Now Riff is gone and regret is the only thing Graziella knows how to feel. It punches her in the chest every time she remembers his smile, the feel of his arms around her just the night before at the dance. It slaps her in the face when she thinks about the nights they would lay in each other's arms until the sun came up, her fingers tracing the scar beneath his eye that he'd earned from a rumble with the Emeralds. It was always then, in that suspended bit of time between darkness and dawn, when it was just the two of them, that he would whisper the sweetest things in her ear, things that were only for her to know.

He had loved her. She knows he did. People might have thought Riff cruel and selfish and incapable of love, but she knows better. She knows that he loved her, that he loved the Jets, their family. He died because he loved them.

He had loved her. And she had loved him.

But she'd never told him. And that was the most painful regret of all.

He'd come to see her before the rumble with the Sharks. He'd been nervous. She could tell from the way his hands shook, and the way he messed with the bracelet he always wore. It had been his mother's bracelet. He'd told her that once, when she'd been playing with it after they'd made love. Over time, she'd come to realize that whenever he was really nervous, he'd twist the bracelet back and forth, sometimes clasping and unclasping it, sometimes just tugging on it absentmindedly. She had always wondered if he thought of his mother when he did that, the mother who'd died when he was six year old, leaving him on his own when he was just a kid.
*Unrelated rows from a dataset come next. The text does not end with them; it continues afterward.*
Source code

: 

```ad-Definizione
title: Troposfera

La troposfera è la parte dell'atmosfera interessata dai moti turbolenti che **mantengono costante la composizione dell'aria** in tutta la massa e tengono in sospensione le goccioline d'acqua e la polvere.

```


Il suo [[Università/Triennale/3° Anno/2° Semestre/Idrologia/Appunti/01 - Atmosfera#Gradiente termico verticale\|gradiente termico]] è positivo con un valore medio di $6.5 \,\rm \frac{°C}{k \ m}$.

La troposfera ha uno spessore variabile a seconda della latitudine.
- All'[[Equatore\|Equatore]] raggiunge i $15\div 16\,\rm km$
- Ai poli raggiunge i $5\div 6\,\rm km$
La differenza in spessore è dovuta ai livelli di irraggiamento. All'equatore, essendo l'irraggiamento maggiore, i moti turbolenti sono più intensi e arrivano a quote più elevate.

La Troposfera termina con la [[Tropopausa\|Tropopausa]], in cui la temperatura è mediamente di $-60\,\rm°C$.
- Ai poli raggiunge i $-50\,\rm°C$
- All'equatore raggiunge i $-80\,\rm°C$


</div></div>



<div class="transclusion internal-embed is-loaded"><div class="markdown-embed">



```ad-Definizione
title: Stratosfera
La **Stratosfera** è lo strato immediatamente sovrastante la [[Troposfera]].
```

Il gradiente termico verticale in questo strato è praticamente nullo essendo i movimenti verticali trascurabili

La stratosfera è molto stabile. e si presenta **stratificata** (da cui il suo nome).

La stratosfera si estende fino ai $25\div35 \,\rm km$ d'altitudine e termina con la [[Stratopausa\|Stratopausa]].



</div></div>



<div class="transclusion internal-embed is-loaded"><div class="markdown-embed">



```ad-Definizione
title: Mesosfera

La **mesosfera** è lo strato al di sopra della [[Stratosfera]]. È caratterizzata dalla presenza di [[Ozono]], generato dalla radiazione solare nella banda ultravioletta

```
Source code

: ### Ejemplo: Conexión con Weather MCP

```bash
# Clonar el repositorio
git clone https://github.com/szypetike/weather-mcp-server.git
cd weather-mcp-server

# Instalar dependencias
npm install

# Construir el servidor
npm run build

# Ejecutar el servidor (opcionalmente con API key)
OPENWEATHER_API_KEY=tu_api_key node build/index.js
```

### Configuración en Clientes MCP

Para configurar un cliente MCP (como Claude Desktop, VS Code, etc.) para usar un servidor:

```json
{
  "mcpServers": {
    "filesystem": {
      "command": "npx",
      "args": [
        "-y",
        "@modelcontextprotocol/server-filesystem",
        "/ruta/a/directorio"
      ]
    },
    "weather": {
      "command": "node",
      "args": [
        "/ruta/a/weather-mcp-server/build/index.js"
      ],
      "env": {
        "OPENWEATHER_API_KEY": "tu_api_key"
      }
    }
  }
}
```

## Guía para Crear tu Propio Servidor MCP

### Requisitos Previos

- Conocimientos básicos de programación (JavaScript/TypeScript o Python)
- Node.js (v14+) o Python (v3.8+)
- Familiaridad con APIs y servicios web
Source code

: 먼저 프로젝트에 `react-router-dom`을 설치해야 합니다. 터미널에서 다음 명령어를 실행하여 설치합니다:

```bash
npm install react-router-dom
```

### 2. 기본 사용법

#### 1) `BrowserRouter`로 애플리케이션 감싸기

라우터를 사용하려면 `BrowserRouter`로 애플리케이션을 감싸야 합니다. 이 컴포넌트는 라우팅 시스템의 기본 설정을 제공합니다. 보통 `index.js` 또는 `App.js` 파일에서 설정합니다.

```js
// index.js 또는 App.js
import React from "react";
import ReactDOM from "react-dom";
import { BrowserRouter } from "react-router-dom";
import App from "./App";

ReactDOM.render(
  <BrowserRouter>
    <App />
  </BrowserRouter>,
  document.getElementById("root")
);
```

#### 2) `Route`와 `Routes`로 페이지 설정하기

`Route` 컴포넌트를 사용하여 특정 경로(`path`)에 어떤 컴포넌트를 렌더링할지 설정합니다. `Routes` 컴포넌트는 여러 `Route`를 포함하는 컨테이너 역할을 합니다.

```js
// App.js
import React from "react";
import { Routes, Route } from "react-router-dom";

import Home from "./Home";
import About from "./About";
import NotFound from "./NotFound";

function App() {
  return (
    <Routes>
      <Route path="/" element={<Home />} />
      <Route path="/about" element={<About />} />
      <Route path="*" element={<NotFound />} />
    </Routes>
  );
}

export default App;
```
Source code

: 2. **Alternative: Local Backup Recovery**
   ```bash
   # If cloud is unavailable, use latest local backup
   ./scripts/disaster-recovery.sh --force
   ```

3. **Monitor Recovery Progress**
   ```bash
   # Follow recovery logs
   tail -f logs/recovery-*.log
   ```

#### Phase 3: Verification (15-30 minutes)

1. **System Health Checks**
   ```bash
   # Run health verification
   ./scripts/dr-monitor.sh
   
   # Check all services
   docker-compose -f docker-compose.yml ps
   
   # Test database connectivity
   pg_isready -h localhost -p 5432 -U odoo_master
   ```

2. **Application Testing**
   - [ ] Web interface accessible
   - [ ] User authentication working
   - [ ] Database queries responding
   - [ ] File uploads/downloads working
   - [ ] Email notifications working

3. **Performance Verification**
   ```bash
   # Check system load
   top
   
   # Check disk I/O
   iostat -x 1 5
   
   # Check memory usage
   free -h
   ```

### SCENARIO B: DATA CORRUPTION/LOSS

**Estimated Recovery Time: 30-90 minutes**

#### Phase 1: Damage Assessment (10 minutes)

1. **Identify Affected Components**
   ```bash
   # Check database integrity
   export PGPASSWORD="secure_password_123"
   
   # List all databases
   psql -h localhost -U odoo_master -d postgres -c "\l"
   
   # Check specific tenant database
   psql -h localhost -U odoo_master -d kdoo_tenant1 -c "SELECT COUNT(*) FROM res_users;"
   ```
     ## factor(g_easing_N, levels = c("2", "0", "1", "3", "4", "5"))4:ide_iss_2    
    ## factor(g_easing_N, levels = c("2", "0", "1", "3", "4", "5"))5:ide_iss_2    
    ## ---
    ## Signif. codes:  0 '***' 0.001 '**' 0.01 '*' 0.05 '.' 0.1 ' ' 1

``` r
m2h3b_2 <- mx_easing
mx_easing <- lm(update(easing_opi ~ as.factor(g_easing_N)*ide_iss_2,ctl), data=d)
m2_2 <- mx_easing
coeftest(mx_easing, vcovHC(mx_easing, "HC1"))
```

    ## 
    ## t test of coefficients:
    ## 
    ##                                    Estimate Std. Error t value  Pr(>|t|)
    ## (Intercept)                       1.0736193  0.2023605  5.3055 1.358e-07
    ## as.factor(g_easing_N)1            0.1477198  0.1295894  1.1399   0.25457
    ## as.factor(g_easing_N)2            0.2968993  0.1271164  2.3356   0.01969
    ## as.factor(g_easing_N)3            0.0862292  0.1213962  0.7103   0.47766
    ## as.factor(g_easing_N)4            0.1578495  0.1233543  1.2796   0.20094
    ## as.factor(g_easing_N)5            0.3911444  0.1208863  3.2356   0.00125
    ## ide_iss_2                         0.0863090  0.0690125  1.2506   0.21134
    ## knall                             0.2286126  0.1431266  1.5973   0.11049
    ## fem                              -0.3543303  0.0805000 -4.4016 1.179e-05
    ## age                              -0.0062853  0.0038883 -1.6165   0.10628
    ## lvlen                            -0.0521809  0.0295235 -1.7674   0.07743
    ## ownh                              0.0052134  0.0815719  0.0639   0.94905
He'd been twisting that bracelet before the rumble, until she'd grabbed his hands and kissed him, intent on making him forget about all his worries. Afterwards, she'd snatched up the shirt he'd left at her place the night before when he'd been getting ready for the dance. Knotting it at the waist, she'd smirked and winked at him. "Do I look like a Jet?" she'd teased.

He'd grinned then, the first smile she'd seen from him all night. "Too pretty ta be a Jet," he'd told her, pressing another kiss to her lips and slipping a finger through one of her blonde curls. "I'll see ya later, Grazi," he'd added, running his fingers through her hair one more time.

It was then that he'd paused, looking down at her with those eyes that seemed to see everything all at once. He hesitated slightly, looking torn between wanting to say something and wanting to hear her say something. She'd known in that instant what he wanted her to say. What he needed to hear. She'd hesitated, too, her lips parting but nothing coming out of her mouth as she looked up at him.

Chuckling sadly, he'd moved away from her, twisting his mom's bracelet once more. "See ya, Grazi."

She has to close her eyes as the pain of regret pierces her at that memory. Maybe if she closes her eyes, she won't have to see Riff looking at her. Maybe she won't have to hear him silently begging her to tell him she loves him.

Why didn't she tell him?

For all his talk and all his bravado, all Riff had really wanted was for somebody to love him. His old man had dipped when he was a baby, his mom had died when he was a kid, his best friend went to prison for a year and then was a different guy when he got out. All he'd had was the Jets. And her. And she had let him down.

Burying her face in the collar of his shirt, the shirt that still smells like him, Graziella weeps. For the first time in her life, she weeps for all that could have been and all that would never be. She weeps for the broken little kid who just wanted someone to love him. She weeps for the angry boy who just wanted a place in this world. She weeps for the man he will never get to be.

She weeps with the pain of a regret too overwhelming to bear.

She weeps for Riff. Her Riff.

"I love ya, Riff," she whispers, pressing her lips against the collar of his shirt. "I'm sorry I never told ya."